## Document text
[Start of Attachment]
The general rule of deference is inapplicable in some cases. For example,
deference is not provided where the agency’s interpretation of the statute
is “plainly erroneous or inconsistent with the regulation.” Chirstopher v.
Smithkline Beecham Corp., - - U.S. - - ; 132 S.Ct. 2156, 2166 (2012)
(quoting Chase Bank USA, N.A. v. McCoy, 562 U.S. - - , 131 S.Ct. 871,
880 (2011)). Additionally, we do not provide deference where the
8
agency’s interpretation of the statute
does not reflect the agency’s fair and considered
judgment on the matter in question. This might
occur when the agency’s interpretation conflicts
with a prior interpretation or when it appears that
the interpretation is nothing more than a convenient
litigating position, or a post hoc rationalization
advanced by an agency seeking to defend past
agency action against attack.
Id. (internal citations, quotation marks and editing marks omitted).
[End of Attachment]
## Data
[Start of Attachment]
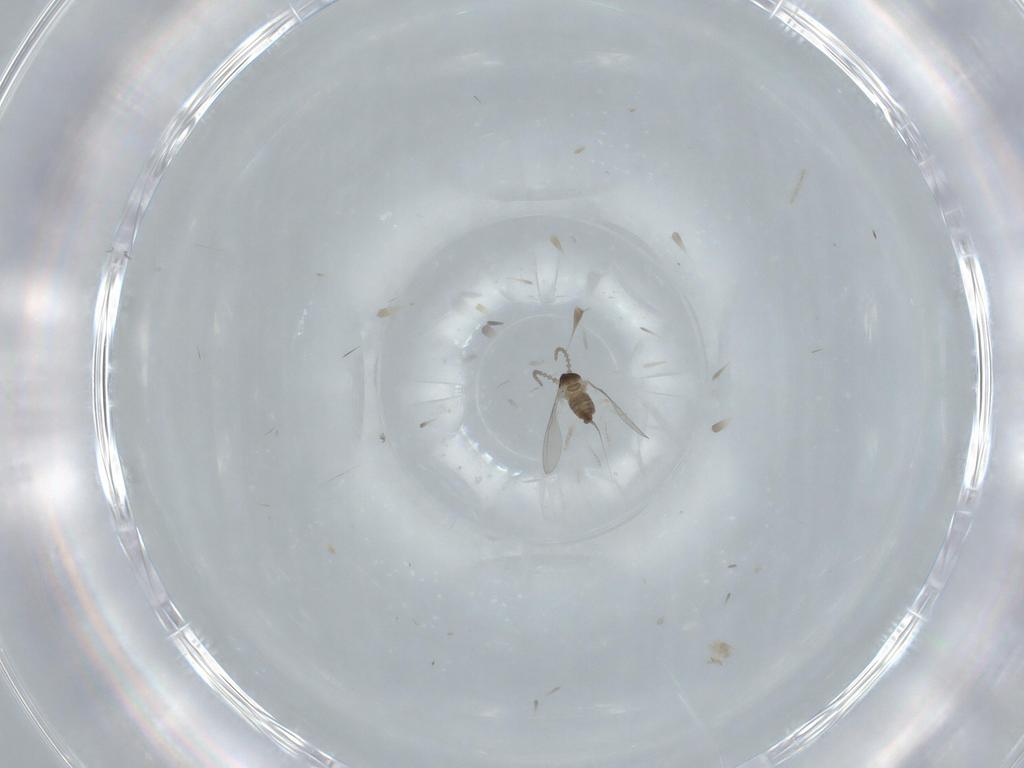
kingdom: Animalia
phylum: Arthropoda
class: Insecta
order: Diptera
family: Cecidomyiidae
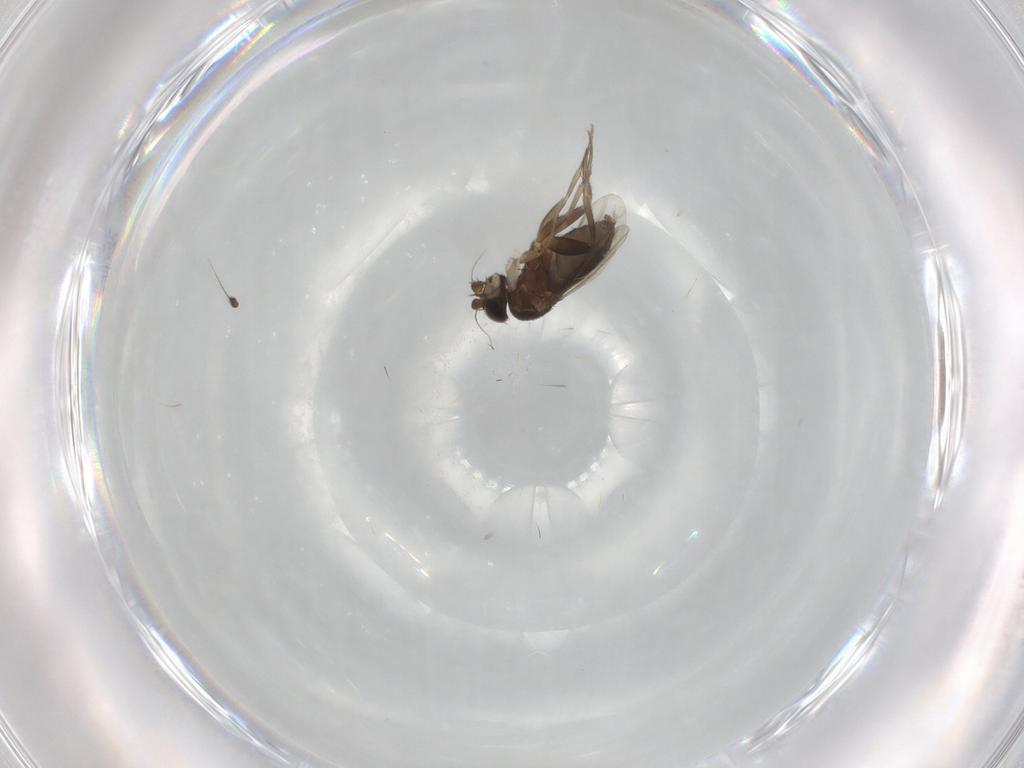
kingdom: Animalia
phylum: Arthropoda
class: Insecta
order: Diptera
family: Phoridae
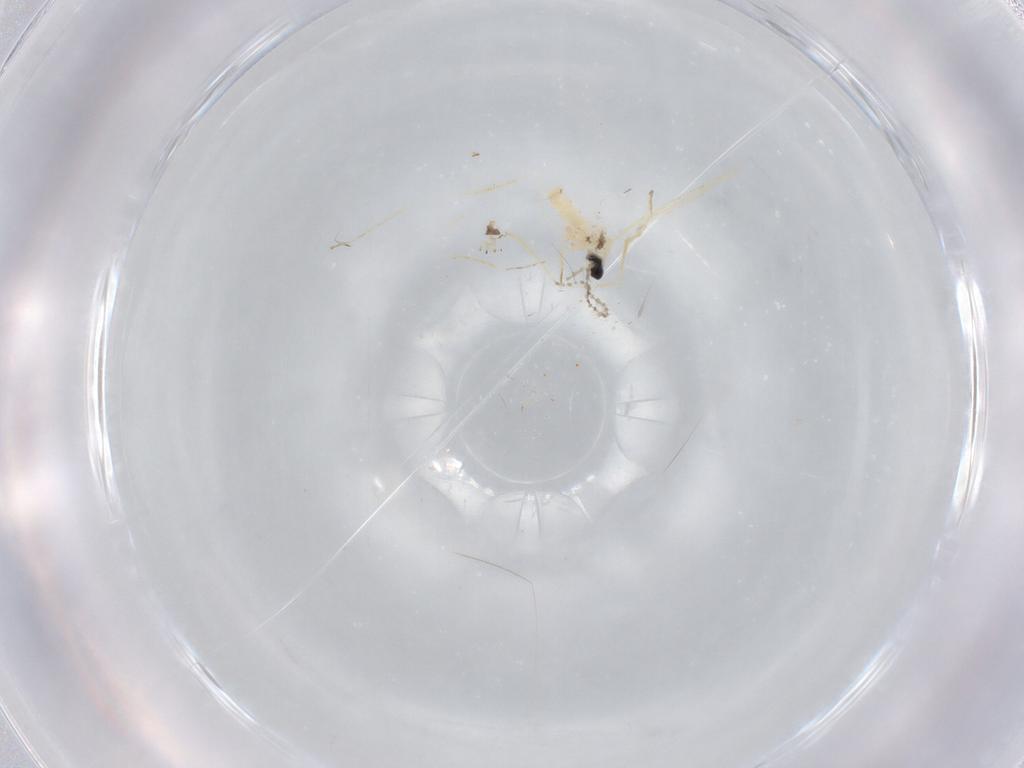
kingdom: Animalia
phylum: Arthropoda
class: Insecta
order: Diptera
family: Cecidomyiidae
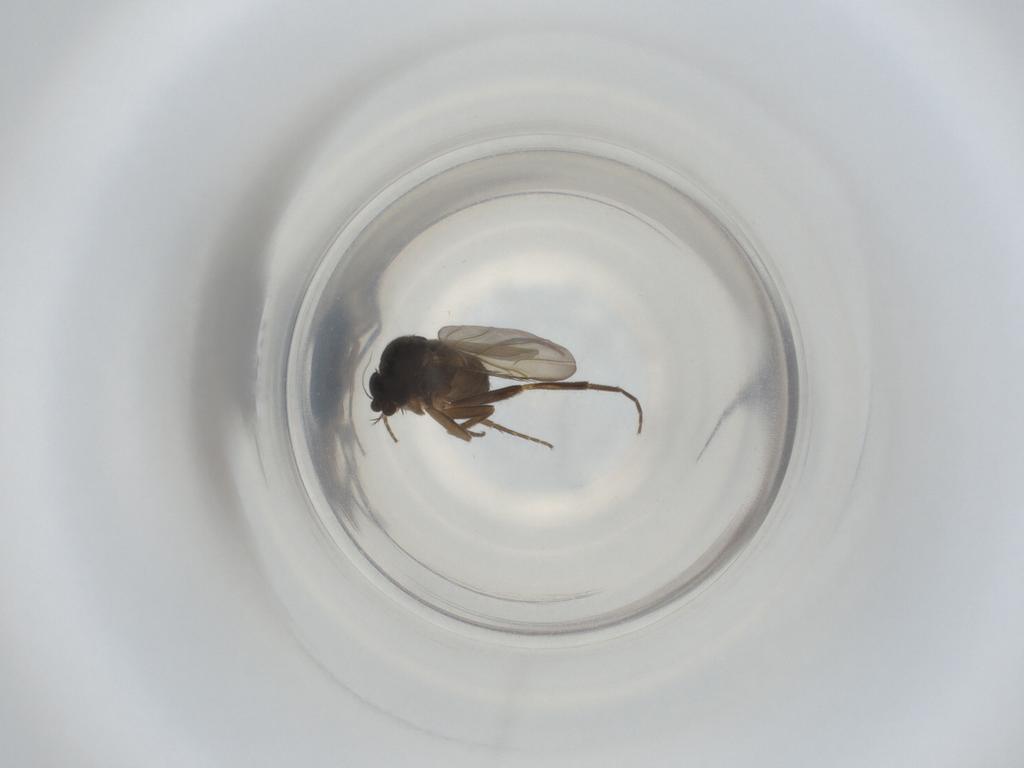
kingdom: Animalia
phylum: Arthropoda
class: Insecta
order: Diptera
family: Phoridae
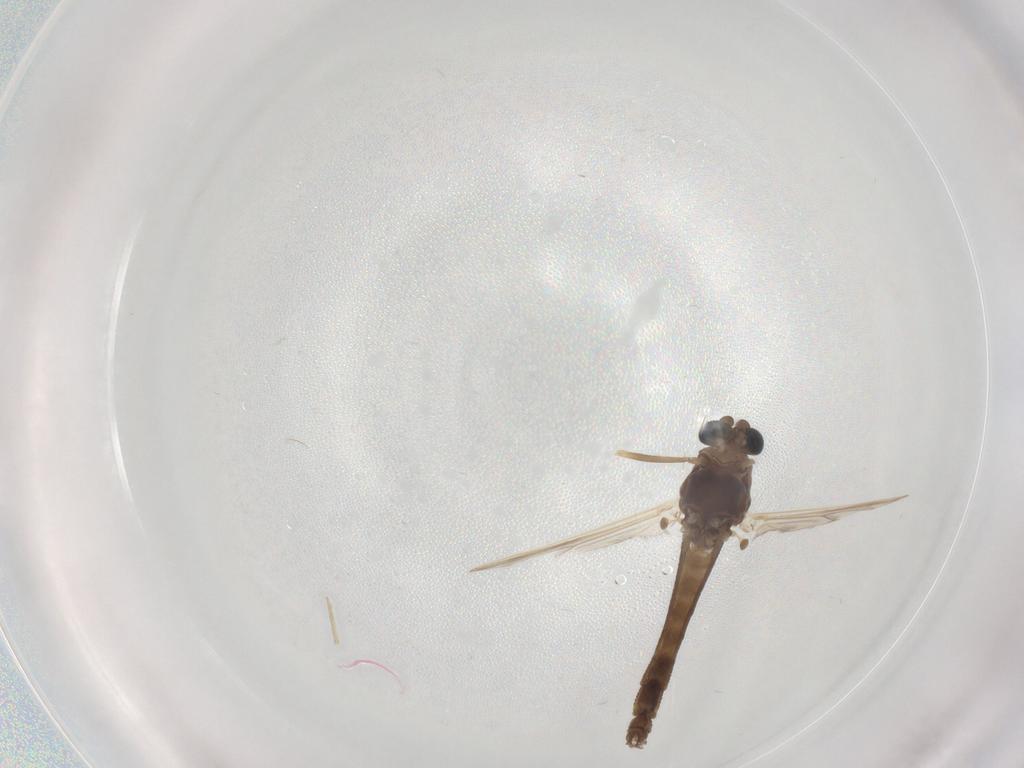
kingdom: Animalia
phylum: Arthropoda
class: Insecta
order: Diptera
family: Chironomidae
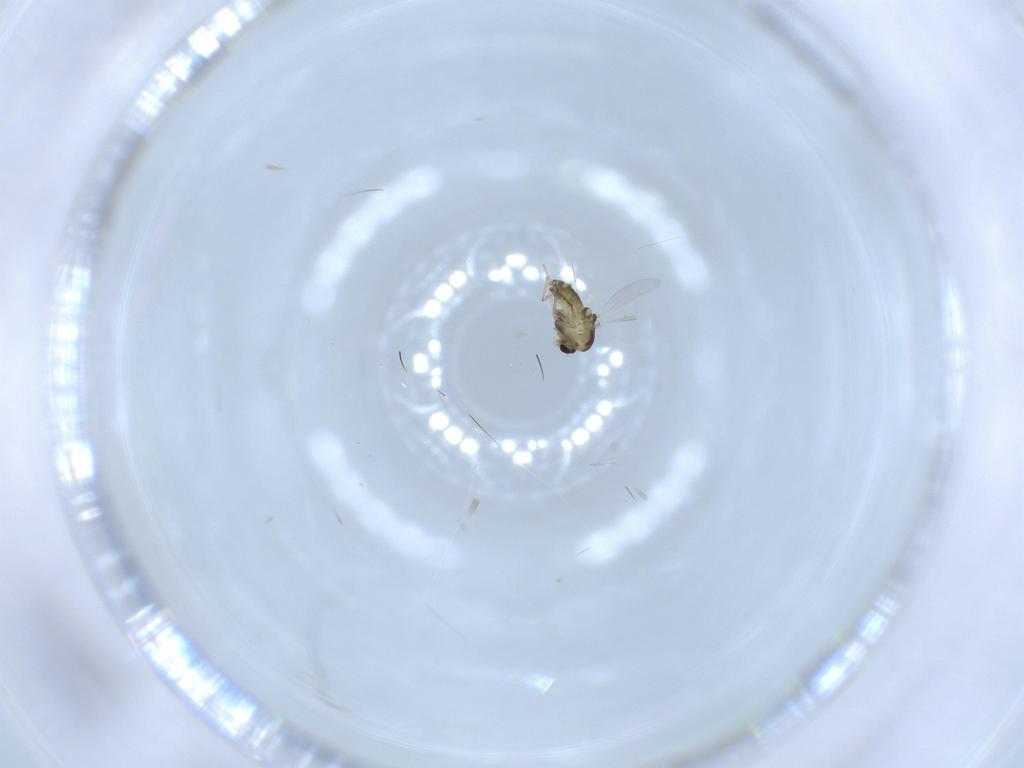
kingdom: Animalia
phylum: Arthropoda
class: Insecta
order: Diptera
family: Chironomidae
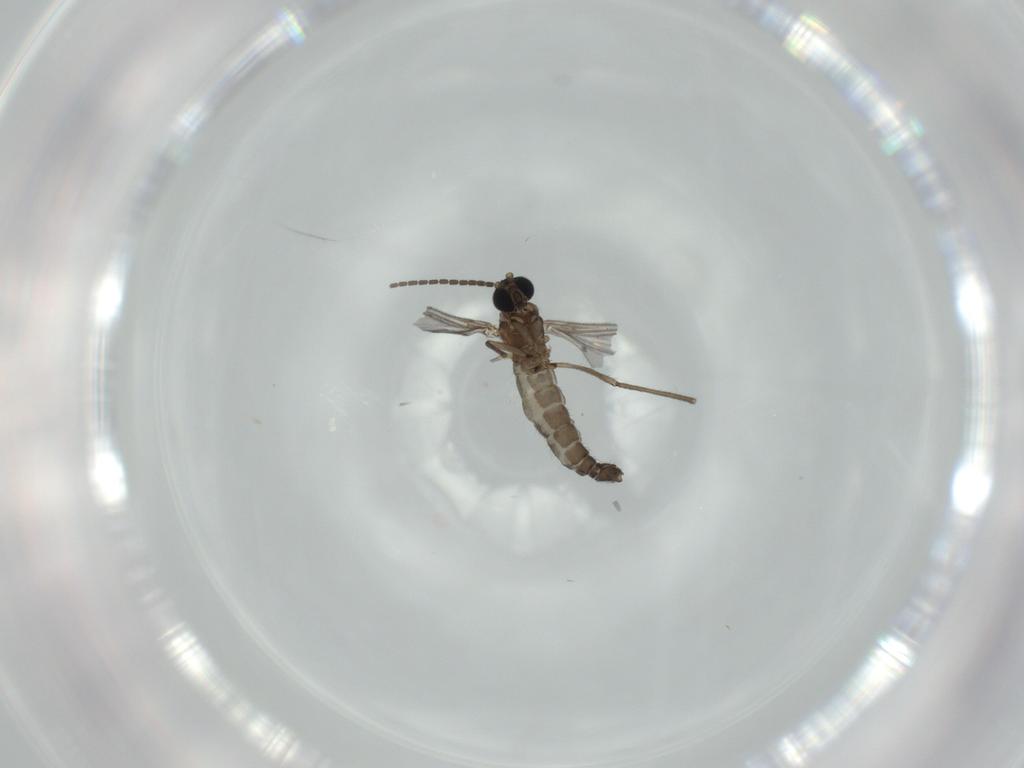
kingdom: Animalia
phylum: Arthropoda
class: Insecta
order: Diptera
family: Sciaridae
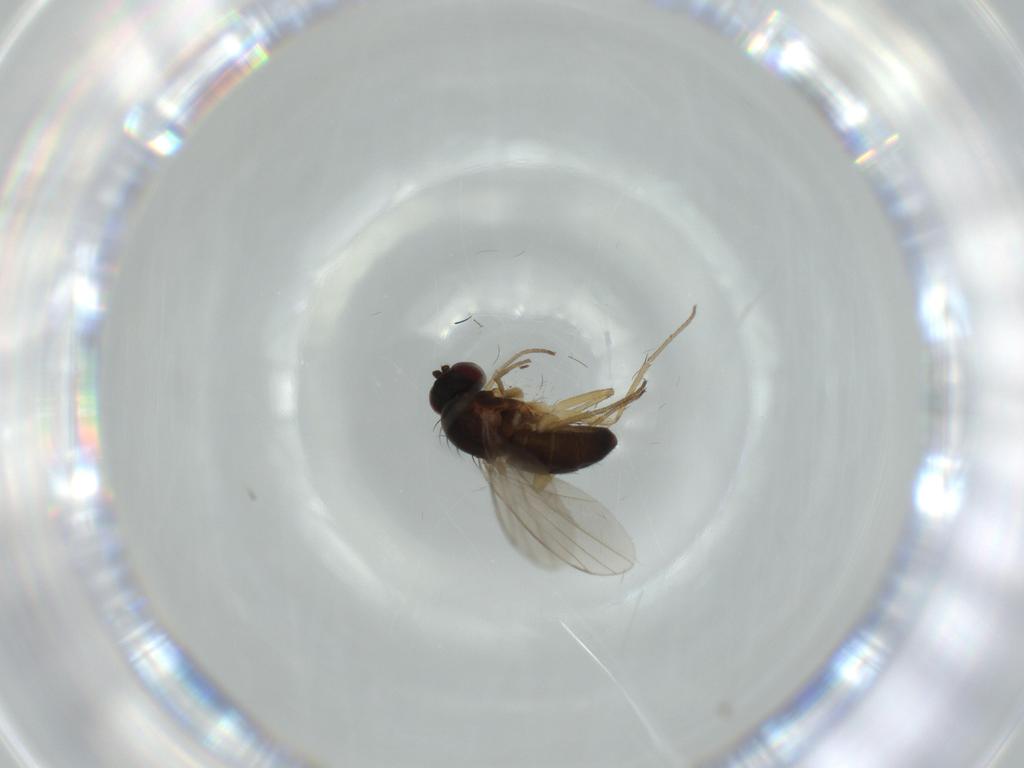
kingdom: Animalia
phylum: Arthropoda
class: Insecta
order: Diptera
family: Dolichopodidae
[End of Attachment]
## Problems to work on
**1)** List each situation that the passage on agency deference says might show an agency's interpretation does not reflect its fair and considered judgment.
**2)** Return the portion of the passage on agency deference that opens with the words containing "(quoting Chase Bank" and closes with "action against attack.", copied word for word.
Work only from the passage on agency deference, with no outside sources.

## List of solutions
**1)**
- When the agency's interpretation conflicts with a prior interpretation
- When the interpretation appears to be nothing more than a convenient litigating position
- When the interpretation appears to be a post hoc rationalization advanced by an agency seeking to defend past agency action against attack

**2)**
(quoting Chase Bank USA, N.A. v. McCoy, 562 U.S. - - , 131 S.Ct. 871,
880 (2011)). Additionally, we do not provide deference where the
8
agency’s interpretation of the statute
does not reflect the agency’s fair and considered
judgment on the matter in question. This might
occur when the agency’s interpretation conflicts
with a prior interpretation or when it appears that
the interpretation is nothing more than a convenient
litigating position, or a post hoc rationalization
advanced by an agency seeking to defend past
agency action against attack.